In short, Jean-Marie, through his determination that scientific truth would prevail, and establishing the AIDS Truth Group, was a threat to all those people who had not only built lucrative careers on the back of the ‘HIV is the single cause of AIDS’ hypothesis but had also put themselves into the key positions where they could control every aspect of the narrative. A small group of scientists, led by Bartholomew, Bicchiere, Malherbe and others, by repeatedly citing each other’s work, quickly established a dense citation network, thus gaining early control over nomenclature, publication, invitation to conferences, and of course history.’

‘Because History is written by the winners.’

’Yes. Clinicians, and researchers in other fields, who read the professional literature simply to keep up with the latest findings, not to critically evaluate the analyses and methodologies, were very unlikely to raise questions about the official narrative.′

‘I think you’re talking about a conspiracy?’

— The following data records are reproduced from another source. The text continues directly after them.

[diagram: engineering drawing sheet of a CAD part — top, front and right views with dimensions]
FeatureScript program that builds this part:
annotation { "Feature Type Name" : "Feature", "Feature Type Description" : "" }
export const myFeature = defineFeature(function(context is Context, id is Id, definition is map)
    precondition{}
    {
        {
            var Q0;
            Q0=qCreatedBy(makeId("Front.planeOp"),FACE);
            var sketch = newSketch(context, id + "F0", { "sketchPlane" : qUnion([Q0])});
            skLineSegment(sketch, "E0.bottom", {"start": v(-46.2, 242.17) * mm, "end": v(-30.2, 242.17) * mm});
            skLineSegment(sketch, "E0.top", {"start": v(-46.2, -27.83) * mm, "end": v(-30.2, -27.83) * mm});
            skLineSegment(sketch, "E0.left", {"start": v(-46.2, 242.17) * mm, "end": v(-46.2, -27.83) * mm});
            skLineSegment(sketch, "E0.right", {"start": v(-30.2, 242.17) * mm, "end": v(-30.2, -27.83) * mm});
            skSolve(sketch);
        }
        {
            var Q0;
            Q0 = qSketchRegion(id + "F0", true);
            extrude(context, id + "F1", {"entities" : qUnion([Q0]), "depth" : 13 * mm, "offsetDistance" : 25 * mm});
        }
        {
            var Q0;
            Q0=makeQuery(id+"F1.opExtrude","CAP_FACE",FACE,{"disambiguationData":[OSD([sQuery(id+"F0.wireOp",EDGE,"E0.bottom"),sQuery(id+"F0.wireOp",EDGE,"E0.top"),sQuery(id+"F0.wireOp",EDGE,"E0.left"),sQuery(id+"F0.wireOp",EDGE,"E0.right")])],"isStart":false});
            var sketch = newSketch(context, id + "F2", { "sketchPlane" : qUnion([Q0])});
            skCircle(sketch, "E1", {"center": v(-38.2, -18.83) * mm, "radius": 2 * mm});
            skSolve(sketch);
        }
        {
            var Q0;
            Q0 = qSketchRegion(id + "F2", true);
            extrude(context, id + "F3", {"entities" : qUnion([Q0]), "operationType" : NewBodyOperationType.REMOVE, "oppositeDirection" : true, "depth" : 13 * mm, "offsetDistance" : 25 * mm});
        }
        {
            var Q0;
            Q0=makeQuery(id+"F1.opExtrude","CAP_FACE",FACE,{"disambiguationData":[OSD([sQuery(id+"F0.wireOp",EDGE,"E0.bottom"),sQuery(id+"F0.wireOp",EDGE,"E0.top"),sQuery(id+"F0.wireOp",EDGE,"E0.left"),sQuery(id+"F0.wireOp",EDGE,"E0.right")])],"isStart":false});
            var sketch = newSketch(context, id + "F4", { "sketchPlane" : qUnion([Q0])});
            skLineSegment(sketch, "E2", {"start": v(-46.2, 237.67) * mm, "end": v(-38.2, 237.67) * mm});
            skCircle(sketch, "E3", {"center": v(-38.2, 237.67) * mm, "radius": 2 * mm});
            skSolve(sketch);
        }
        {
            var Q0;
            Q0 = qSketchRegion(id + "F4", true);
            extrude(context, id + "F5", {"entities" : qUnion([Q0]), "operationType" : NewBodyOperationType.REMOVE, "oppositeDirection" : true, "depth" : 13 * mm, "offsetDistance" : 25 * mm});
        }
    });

’I am, yes, Eric. And it is a conspiracy theory, look, I have said the dirty words, without absolute proof, but I think it stands up well to scrutiny. People ask how many people does it take to execute a conspiracy and the answer is, actually not that many. The key to the successful execution of a conspiracy is compartmentalization, and no world is more compartmentalized than that of medical-science.

‘Wow. Hats off to you, Philippe. That’s quite a theory.’

‘It is indeed, Eric. However, I can only take some of the credit for. Most of the credit goes to Jean-Marie.’

My father knew all this and he was close to exposing it.

’It all boils down to proof. What we need to find is definite proof.’